— Directions —
Copy every line of the entries that includes the word "Father".

[Records from a data source]
·····
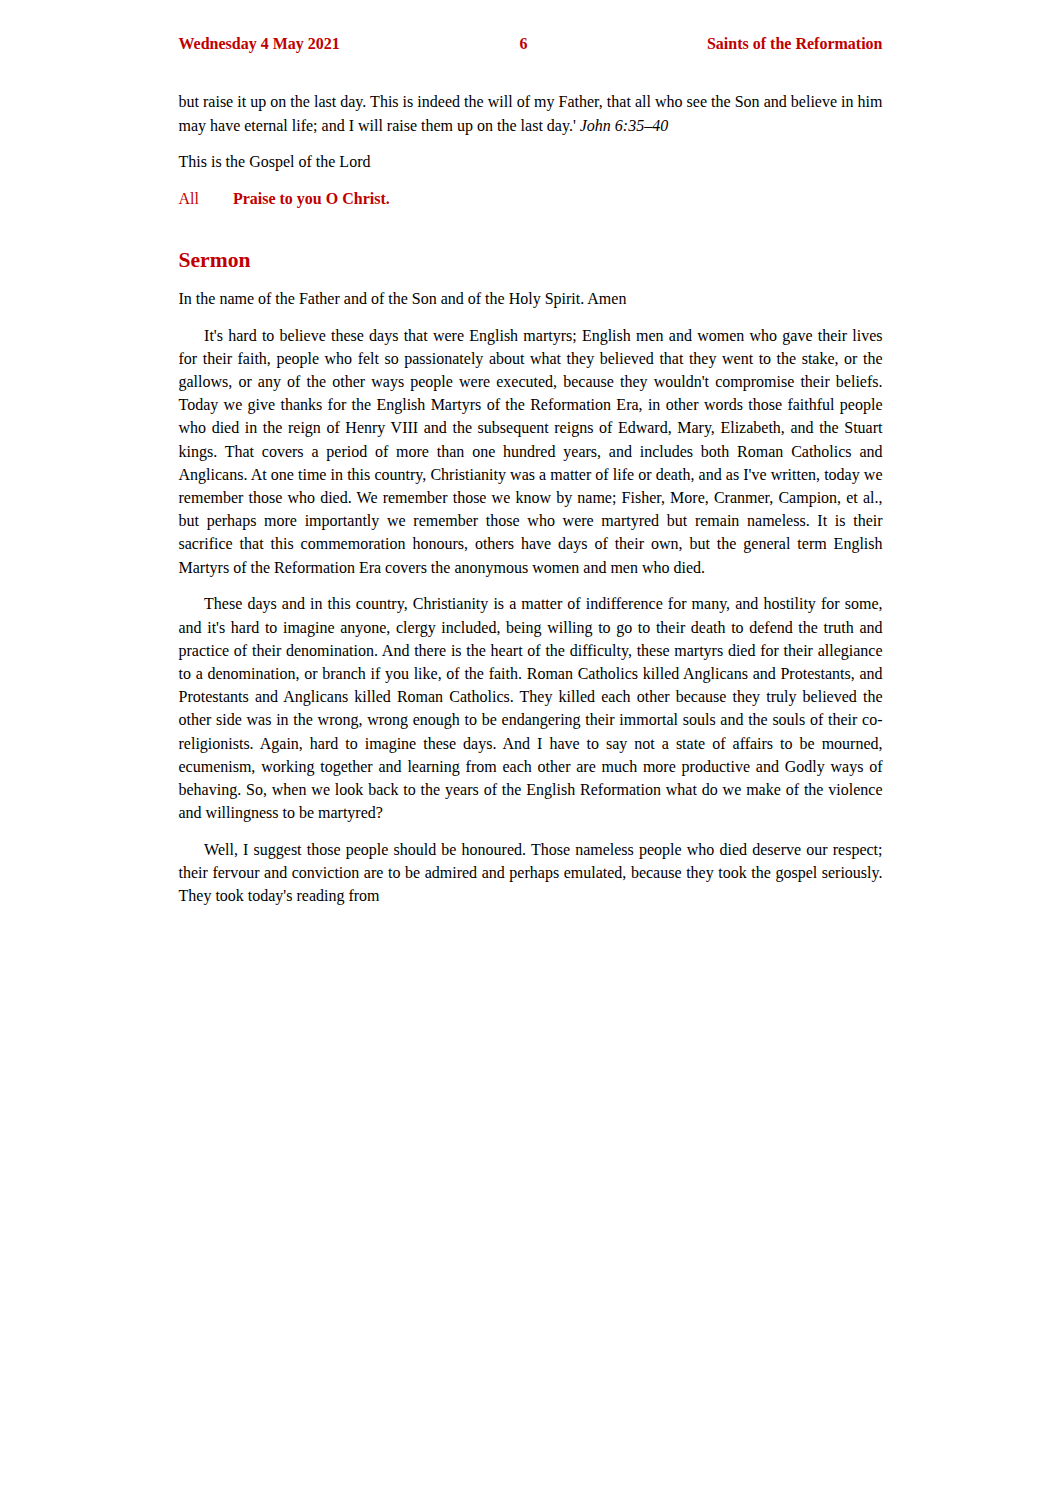Wednesday 4 May 2021 6 Saints of the Reformation
but raise it up on the last day. This is indeed the will of my Father, that all who see the Son and believe in him may have eternal life; and I will raise them up on the last day.' John 6:35–40
This is the Gospel of the Lord
All Praise to you O Christ.
Sermon
In the name of the Father and of the Son and of the Holy Spirit. Amen
It's hard to believe these days that were English martyrs; English men and women who gave their lives for their faith, people who felt so passionately about what they believed that they went to the stake, or the gallows, or any of the other ways people were executed, because they wouldn't compromise their beliefs. Today we give thanks for the English Martyrs of the Reformation Era, in other words those faithful people who died in the reign of Henry VIII and the subsequent reigns of Edward, Mary, Elizabeth, and the Stuart kings. That covers a period of more than one hundred years, and includes both Roman Catholics and Anglicans. At one time in this country, Christianity was a matter of life or death, and as I've written, today we remember those who died. We remember those we know by name; Fisher, More, Cranmer, Campion, et al., but perhaps more importantly we remember those who were martyred but remain nameless. It is their sacrifice that this commemoration honours, others have days of their own, but the general term English Martyrs of the Reformation Era covers the anonymous women and men who died.
These days and in this country, Christianity is a matter of indifference for many, and hostility for some, and it's hard to imagine anyone, clergy included, being willing to go to their death to defend the truth and practice of their denomination. And there is the heart of the difficulty, these martyrs died for their allegiance to a denomination, or branch if you like, of the faith. Roman Catholics killed Anglicans and Protestants, and Protestants and Anglicans killed Roman Catholics. They killed each other because they truly believed the other side was in the wrong, wrong enough to be endangering their immortal souls and the souls of their co-religionists. Again, hard to imagine these days. And I have to say not a state of affairs to be mourned, ecumenism, working together and learning from each other are much more productive and Godly ways of behaving. So, when we look back to the years of the English Reformation what do we make of the violence and willingness to be martyred?
Well, I suggest those people should be honoured. Those nameless people who died deserve our respect; their fervour and conviction are to be admired and perhaps emulated, because they took the gospel seriously. They took today's reading from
·····
— Output for this task —
but raise it up on the last day. This is indeed the will of my Father, that all who see the Son and believe in him may have eternal life; and I will raise them up on the last day.' John 6:35–40
In the name of the Father and of the Son and of the Holy Spirit. Amen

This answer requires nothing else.